*** Begin section ***

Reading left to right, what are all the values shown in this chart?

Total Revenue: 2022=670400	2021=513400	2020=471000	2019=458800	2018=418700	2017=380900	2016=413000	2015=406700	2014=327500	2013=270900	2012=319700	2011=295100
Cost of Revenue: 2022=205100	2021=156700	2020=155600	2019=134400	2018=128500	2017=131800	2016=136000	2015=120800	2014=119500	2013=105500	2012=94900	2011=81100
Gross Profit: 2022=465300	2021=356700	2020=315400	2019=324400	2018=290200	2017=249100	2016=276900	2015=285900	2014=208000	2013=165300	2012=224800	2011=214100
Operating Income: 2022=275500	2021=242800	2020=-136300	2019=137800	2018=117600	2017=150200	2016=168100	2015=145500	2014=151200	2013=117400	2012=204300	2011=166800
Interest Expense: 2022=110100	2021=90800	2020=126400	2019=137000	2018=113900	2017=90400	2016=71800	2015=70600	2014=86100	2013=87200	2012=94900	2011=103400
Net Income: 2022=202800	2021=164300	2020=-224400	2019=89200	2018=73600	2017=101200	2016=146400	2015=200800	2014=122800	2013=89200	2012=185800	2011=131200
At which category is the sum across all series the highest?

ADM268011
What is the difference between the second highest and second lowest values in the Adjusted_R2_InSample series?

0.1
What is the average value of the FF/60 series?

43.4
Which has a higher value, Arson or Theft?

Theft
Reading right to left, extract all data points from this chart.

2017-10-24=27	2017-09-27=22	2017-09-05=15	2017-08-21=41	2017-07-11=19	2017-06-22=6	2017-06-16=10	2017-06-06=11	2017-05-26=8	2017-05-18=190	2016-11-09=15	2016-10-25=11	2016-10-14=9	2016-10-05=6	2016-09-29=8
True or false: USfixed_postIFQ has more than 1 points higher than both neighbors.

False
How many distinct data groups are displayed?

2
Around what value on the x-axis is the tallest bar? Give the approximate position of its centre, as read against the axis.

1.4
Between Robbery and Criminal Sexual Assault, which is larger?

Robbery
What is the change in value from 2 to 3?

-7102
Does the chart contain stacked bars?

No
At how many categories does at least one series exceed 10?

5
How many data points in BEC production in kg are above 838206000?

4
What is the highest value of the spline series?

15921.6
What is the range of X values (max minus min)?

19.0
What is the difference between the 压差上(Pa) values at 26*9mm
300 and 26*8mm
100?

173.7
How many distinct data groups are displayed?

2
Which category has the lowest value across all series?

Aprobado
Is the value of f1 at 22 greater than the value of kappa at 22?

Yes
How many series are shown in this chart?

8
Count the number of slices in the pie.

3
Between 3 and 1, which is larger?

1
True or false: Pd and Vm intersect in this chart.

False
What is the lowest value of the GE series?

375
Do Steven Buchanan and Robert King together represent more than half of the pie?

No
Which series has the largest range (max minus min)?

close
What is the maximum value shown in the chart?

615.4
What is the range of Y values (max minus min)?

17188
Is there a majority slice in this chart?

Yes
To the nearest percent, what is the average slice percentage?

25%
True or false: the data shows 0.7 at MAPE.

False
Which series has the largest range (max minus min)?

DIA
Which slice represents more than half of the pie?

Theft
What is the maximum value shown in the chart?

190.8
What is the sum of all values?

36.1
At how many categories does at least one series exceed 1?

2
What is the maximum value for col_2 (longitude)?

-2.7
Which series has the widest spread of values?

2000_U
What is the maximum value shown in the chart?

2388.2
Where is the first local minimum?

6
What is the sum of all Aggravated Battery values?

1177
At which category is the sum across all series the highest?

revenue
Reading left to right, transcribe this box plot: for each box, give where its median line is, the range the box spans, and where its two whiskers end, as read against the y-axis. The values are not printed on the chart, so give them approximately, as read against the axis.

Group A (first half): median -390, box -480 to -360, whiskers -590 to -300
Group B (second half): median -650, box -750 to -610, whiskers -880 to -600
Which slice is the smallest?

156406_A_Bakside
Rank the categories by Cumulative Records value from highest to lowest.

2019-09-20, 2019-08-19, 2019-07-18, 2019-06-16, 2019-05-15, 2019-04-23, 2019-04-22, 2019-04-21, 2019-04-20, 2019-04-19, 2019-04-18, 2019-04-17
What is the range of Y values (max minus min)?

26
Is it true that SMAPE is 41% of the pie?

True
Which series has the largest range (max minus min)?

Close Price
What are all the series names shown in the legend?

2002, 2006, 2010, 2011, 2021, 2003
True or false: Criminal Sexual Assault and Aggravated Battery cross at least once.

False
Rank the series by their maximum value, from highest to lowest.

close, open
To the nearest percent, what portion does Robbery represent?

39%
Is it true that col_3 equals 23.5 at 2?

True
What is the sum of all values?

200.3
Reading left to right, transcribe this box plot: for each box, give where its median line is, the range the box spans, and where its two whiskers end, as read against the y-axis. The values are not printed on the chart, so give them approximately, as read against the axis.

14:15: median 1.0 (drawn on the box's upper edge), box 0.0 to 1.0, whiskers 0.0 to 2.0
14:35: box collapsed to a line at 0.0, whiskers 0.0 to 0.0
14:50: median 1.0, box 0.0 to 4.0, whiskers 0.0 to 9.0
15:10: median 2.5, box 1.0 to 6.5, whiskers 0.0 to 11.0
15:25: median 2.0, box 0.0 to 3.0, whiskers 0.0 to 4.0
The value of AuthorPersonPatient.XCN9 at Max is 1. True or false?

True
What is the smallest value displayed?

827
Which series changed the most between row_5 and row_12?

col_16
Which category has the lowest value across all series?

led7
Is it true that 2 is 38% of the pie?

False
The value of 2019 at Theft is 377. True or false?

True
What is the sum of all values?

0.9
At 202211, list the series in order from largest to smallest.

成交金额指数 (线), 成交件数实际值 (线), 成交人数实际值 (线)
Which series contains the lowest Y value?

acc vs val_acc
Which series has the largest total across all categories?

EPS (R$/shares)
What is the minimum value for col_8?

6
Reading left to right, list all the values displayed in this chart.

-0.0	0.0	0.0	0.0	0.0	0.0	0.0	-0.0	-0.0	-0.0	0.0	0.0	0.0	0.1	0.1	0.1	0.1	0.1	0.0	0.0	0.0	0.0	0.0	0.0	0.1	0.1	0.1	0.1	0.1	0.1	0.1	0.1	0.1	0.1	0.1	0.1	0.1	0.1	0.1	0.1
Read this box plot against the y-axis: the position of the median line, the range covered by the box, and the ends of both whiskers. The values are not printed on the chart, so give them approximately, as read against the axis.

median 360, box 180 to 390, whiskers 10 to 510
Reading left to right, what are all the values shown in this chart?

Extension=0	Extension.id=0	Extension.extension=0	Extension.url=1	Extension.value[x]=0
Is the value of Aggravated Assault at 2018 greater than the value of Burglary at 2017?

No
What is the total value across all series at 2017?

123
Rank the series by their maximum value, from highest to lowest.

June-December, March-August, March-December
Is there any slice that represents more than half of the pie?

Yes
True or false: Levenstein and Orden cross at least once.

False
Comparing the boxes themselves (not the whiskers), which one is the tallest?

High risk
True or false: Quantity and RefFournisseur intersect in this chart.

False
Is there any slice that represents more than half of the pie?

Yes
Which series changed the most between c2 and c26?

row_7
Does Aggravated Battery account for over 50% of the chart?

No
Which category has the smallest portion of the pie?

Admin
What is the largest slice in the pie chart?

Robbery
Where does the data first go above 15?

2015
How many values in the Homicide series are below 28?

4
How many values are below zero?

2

*** End section ***

Task objective :: Tally how many lines of the data above contain the string "points", and give only that number.

Response below :: 3